TAIPEI (Taiwan News) — Despite the large amount of TSMC's newly announced US investment, an analyst said it would only comprise a small percentage of its production.
Kuo Ming-Chi (郭明錤), an analyst with TF International Securities, said on Tuesday that TSMC's NT$3.29 trillion (US$100 billion) plan to build five more facilities in the US was a “win-win negotiation,” per Medium. Kuo said that while TSMC's investment appears substantial, “the lack of details provides the flexibility for spending based on future conditions.”
He said the investment's ambiguity should soften the impact on TSMC’s profitability. He said that TSMC’s greatest challenge remains market demand and its ability to maintain its lead in advanced process technology.
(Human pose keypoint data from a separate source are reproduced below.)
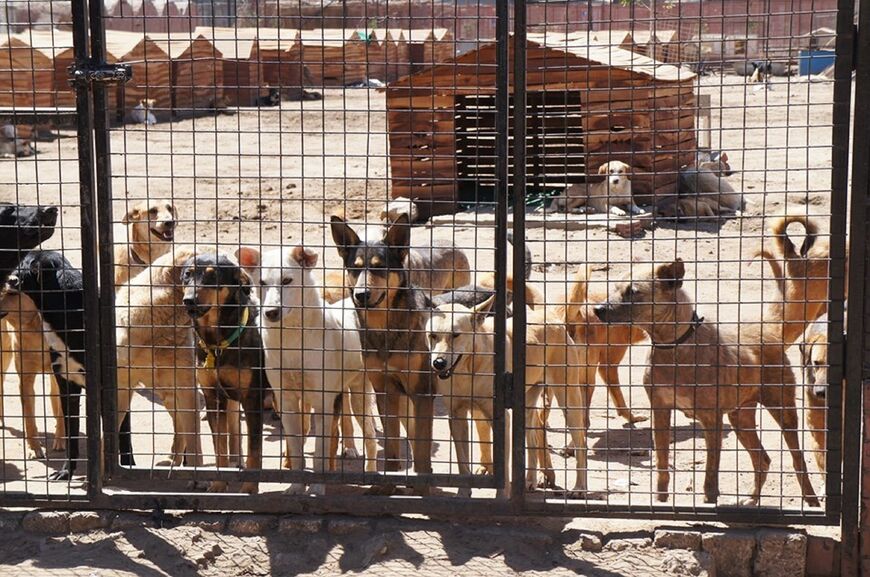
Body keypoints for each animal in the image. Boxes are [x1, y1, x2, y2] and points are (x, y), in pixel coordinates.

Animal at [10, 250, 134, 480]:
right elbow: (71, 435)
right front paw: (67, 471)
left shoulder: (102, 390)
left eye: (25, 262)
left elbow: (106, 435)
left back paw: (128, 463)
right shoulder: (67, 386)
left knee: (124, 430)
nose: (9, 278)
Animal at [116, 246, 203, 468]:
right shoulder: (122, 383)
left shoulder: (186, 386)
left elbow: (193, 437)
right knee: (178, 426)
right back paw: (174, 459)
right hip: (166, 393)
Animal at [181, 254, 270, 492]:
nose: (188, 300)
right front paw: (219, 484)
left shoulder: (252, 400)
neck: (218, 342)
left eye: (213, 277)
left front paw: (249, 488)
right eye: (187, 275)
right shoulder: (214, 398)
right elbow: (219, 446)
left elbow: (255, 451)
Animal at [596, 258, 820, 506]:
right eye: (615, 288)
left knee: (798, 460)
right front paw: (661, 501)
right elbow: (662, 465)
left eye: (633, 292)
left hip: (782, 410)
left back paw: (811, 501)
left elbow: (711, 473)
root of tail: (768, 327)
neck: (674, 347)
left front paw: (709, 501)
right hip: (740, 417)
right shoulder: (660, 411)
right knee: (762, 459)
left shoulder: (711, 419)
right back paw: (751, 501)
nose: (598, 310)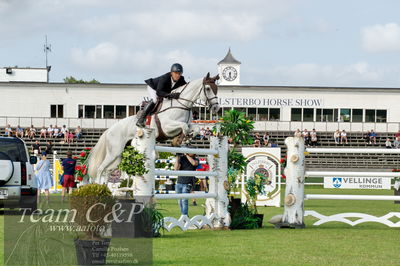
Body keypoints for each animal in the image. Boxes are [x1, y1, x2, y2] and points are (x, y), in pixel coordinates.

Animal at [87, 74, 220, 184]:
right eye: (208, 88)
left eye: (216, 89)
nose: (216, 108)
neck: (182, 106)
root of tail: (109, 131)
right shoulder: (167, 126)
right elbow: (184, 127)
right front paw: (178, 140)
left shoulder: (187, 124)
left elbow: (194, 128)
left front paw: (186, 139)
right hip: (114, 152)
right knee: (100, 169)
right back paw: (97, 188)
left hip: (118, 156)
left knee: (107, 171)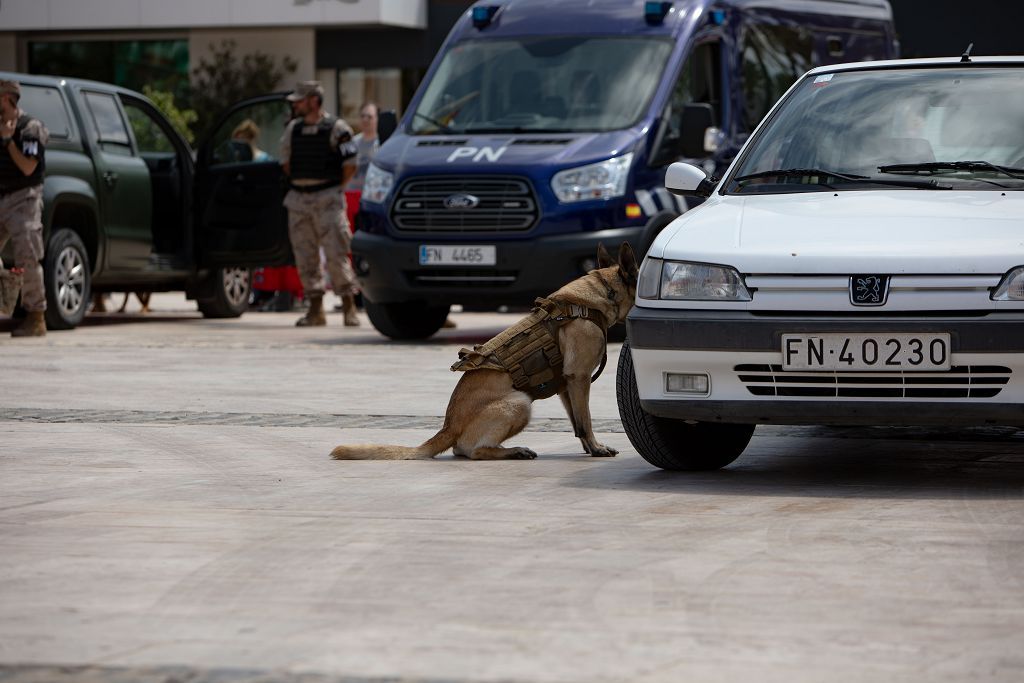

Kuo estimated that TSMC’s US fabs will have an average gross margin of around 30% to 35%. Once fully operational, these fabs are expected to reduce TSMC’s overall gross margin by 1.5% to 2%.
To mitigate this negative impact, TSMC will further push its supply chain for cost reductions, Kuo said. While this will put considerable pressure on existing suppliers, it will also create opportunities for new suppliers.
In April 2024, TSMC announced plans to build a third fab in Arizona to produce 2nm chips, raising investments in the US to US$65 billion. On Monday, TSMC CEO C.C. Wei (魏哲家) said the firm will build three more chip fabs, two advanced packaging facilities, and an R&D center in Arizona, bringing total US investments to US$165 billion.
According to Kuo, even if TSMC completes all planned advanced-node fabs in the US, they will still account for only about 5% to 7% of the firm's global capacity. Kuo predicted that US customers will remain highly dependent on TSMC’s production capacity in Taiwan “for years.”
In addition, Kuo said the successful operation of TSMC’s US fabs in the coming years will still rely heavily on remote technical support from TSMC’s teams in Taiwan.